The interaction between ions and the activation barrier of elementary events of crystal growth and evaporation
Abstract
The activation barrier of the elementary processes of the growth and evaporation of an NaCl-type ionic crystal in contact with its vapour such as surface diffusion, incorporation and detachment, are examined in terms of the sum of the pair potential energy between adions and lattice ions. Lattice-sum studies of the Coulombic part of the potential energy was evaluated exactly using integral transform which is equivalent to the solution of the Poisson equation derived earlier. The Coulombic potential-energy function experienced by adions decays rapidly to zero within a distance less than one interionic separation above the surface. Three forms of non-Coulombic potential energy were evaluated by direct lattice summation. Both the pair potential-energy function derived from ab initio quantum mechanics and the effective Born–Mayer potential-energy function are short-ranged. Moreover, at a binding site, the ab initio potential energy experienced by an adion is attractive and slightly larger than that of the Coulombic part, whilst the Born–Mayer potential function gives rise to a small but repulsive contribution to the total potential energy. The total potential energy of an adion was shown not to be proportional to the number of nearest neighbours, despite being effectively short-ranged. The non-Coulombic potential energy derived from a combination of the Mott–Littleton polarisation energy and overlap repulsion is long-ranged, and at an equilibrium adsorption site it is attractive and is very large compared with the Coulombic potential-energy function. All non-Coulombic potential energies are dependent on the type of charge of the adion. The activation barrier to incorporation, either directly from the vapour phase or after surface diffusion, is zero, whilst the barrier to detachment is determined by the total potential energy of the surface ion.

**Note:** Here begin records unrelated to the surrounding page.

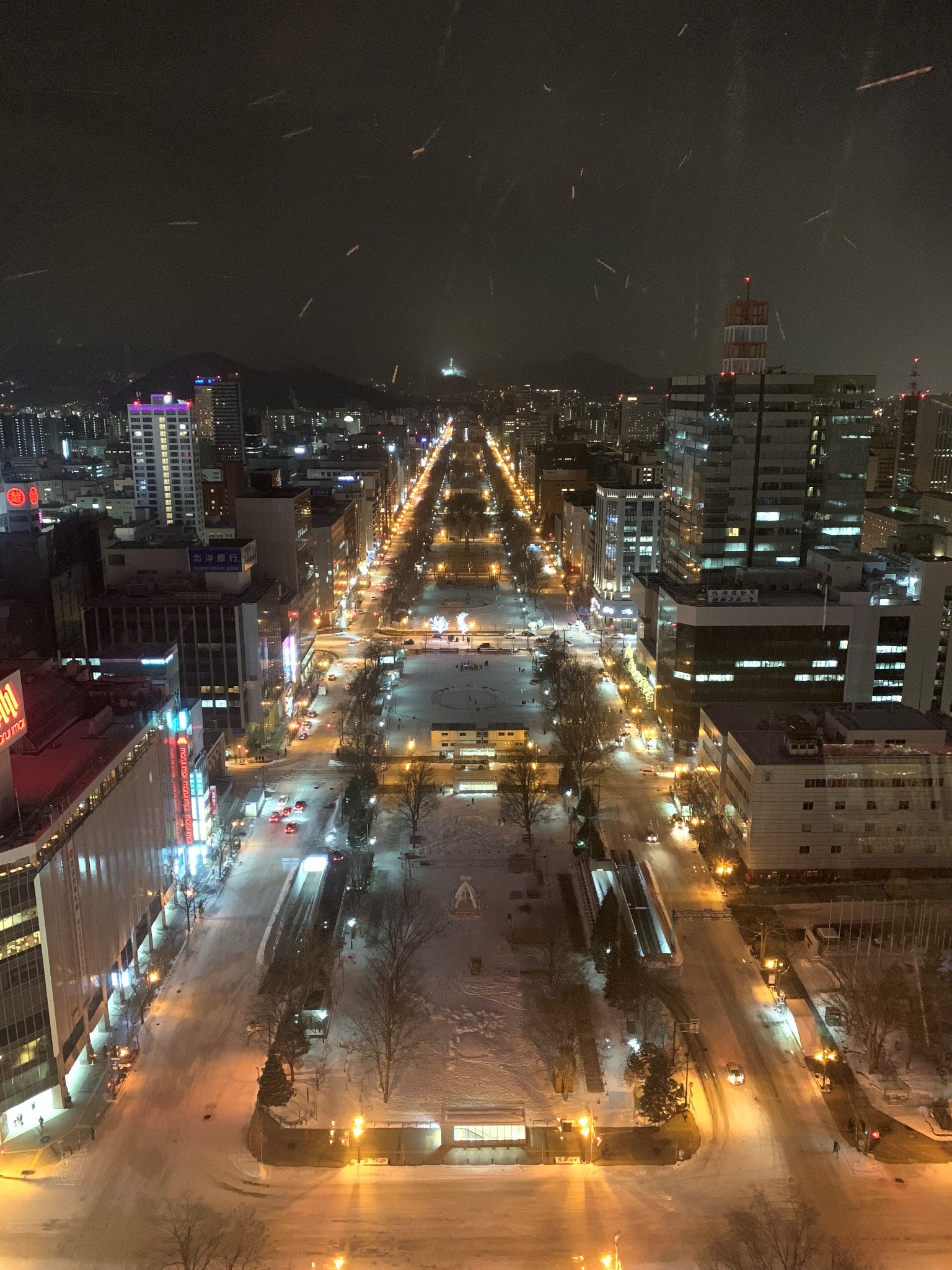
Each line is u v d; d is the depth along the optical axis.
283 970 134.25
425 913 153.38
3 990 105.88
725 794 173.25
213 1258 92.25
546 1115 111.56
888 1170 103.69
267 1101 110.44
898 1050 122.31
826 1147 106.94
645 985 130.75
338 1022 127.88
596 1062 120.31
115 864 131.12
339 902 156.50
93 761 129.50
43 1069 110.50
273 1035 119.62
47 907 109.19
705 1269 91.38
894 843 159.75
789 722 170.75
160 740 151.50
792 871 159.62
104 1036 125.19
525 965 140.00
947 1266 91.81
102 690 153.25
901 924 147.50
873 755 157.12
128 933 135.62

The activation barrier for surface diffusion, as calculated from the variation of adion potential energy along a diffusion path, is shown to be contributed almost exclusively from the Coulombic part. Of the two possible diffusion paths, the lateral path along the unit cell (path 1) has a larger activation barrier than the preferred diffusion path diagonal to the unit cell (path 2) which has a barrier of almost half the size. The corresponding diffusion will be more restricted on the surface of bivalent metal sulphates because of the larger charges of lattice ions.